Build a Multi-step form with validation
Lift the whole form's data above the steps (parent state / reducer / context) so it survives step navigation. Track currentStep; validate the current step's slice before advancing; keep per-step errors in shared state; allow free Back; persist for refresh-safety; assemble and submit once at the end.
A multi-step (wizard) form has one defining requirement: data must survive navigating between steps even as step components mount and unmount. The whole design follows from that.
1. Lift the form data above the steps
The data lives in one owner that outlives the individual steps — a parent component, a reducer, or a context:
function Wizard() {
const [data, setData] = useState({ account: {}, profile: {}, payment: {} });
const [step, setStep] = useState(0);
const [errors, setErrors] = useState({});
const updateSlice = (key, values) =>
setData((d) => ({ ...d, [key]: { ...d[key], ...values } }));
// ...
}If state lived inside each step, it would be destroyed on unmount when you navigate. Each step is controlled — it receives its slice as props and reports changes up.
2. Validation gates "Next", not "Back"
const next = () => {
const stepErrors = validateStep(step, data);
if (Object.keys(stepErrors).length) {
setErrors((e) => ({ ...e, [step]: stepErrors }));
return; // blocked
}
setStep((s) => s + 1);
};
const back = () => setStep((s) => Math.max(0, s - 1));Validate the current step's slice before advancing; Back is always free — never make a user re-pass validation to look at a previous step. Use a schema per step (Zod) for clean, reusable validation.
3. Errors in shared state, keyed by step
Per-step errors live in the shared state (errors[step]), not in the step components — they unmount. Show field-level errors inline.
4. The details
- Progress indicator / stepper — show which steps are done, current, or have errors.
- Persist
datatosessionStorage(debounced) so a refresh doesn't wipe a long form. - Sync
stepto the URL so the browser back button and refresh work. - Review step before submit summarizing all slices.
- Final submit — re-validate all steps, assemble the full object, submit once; jump to the first invalid step if something fails.
- Server re-validates — client validation is UX.
- For production: a form library (React Hook Form) handles per-step state and validation cleanly.
The framing
"The requirement is that data survives step navigation despite components unmounting — so the state can't live in the steps.
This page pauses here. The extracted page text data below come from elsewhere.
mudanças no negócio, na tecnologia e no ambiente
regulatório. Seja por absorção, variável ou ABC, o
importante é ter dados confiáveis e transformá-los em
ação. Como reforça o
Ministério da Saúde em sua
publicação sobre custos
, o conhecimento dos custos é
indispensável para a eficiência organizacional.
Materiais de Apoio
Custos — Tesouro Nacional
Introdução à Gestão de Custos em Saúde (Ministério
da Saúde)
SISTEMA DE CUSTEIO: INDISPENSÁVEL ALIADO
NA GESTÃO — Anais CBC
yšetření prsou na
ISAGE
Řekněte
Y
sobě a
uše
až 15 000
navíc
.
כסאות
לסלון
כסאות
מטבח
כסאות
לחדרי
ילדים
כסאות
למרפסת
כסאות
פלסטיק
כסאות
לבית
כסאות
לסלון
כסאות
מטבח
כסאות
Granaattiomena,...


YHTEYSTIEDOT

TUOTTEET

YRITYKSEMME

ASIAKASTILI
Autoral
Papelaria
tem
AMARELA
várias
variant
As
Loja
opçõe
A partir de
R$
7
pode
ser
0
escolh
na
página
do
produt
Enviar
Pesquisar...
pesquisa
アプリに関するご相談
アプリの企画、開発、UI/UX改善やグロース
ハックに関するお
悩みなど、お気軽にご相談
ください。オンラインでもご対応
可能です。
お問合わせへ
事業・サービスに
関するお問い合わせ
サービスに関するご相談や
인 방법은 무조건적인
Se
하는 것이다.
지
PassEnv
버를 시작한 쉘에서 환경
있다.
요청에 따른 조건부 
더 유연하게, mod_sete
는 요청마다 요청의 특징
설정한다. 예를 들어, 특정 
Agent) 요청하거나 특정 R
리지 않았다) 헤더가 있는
I lift the whole form into one owner above them — parent state, a reducer, or context — and each step is controlled: it gets its slice as props and reports up. 'Next' is gated on validating the current step's slice, with a per-step schema; 'Back' is always free. Errors live in shared state keyed by step. Then the polish: a stepper UI, sessionStorage persistence for refresh-safety, step synced to the URL, a review step, and a final submit that re-validates everything and assembles the full object."
Follow-up questions
- •Why can't the form state live inside each step component?
- •Why gate Next on validation but allow Back freely?
- •How do you make a long wizard survive a page refresh?
- •How do you validate before the final submit?
Common mistakes
- •Keeping each step's data in local state — lost on navigation.
- •Blocking Back navigation behind validation.
- •Storing per-step errors in the step components.
- •Not persisting — refresh wipes the form.
- •Submitting per-step instead of assembling the whole object.
Performance considerations
- •One shared state object means an update can re-render the whole wizard — memoize step components so only the active step renders, scope updates per slice, and debounce persistence writes.
Edge cases
- •Refresh mid-wizard.
- •Editing an earlier step that invalidates a later one.
- •Browser back button vs in-app Back.
- •Deep-linking to a middle step.
Real-world examples
- •Checkout flows, onboarding wizards, multi-page application/survey forms.
- •React Hook Form managing per-step state across a wizard.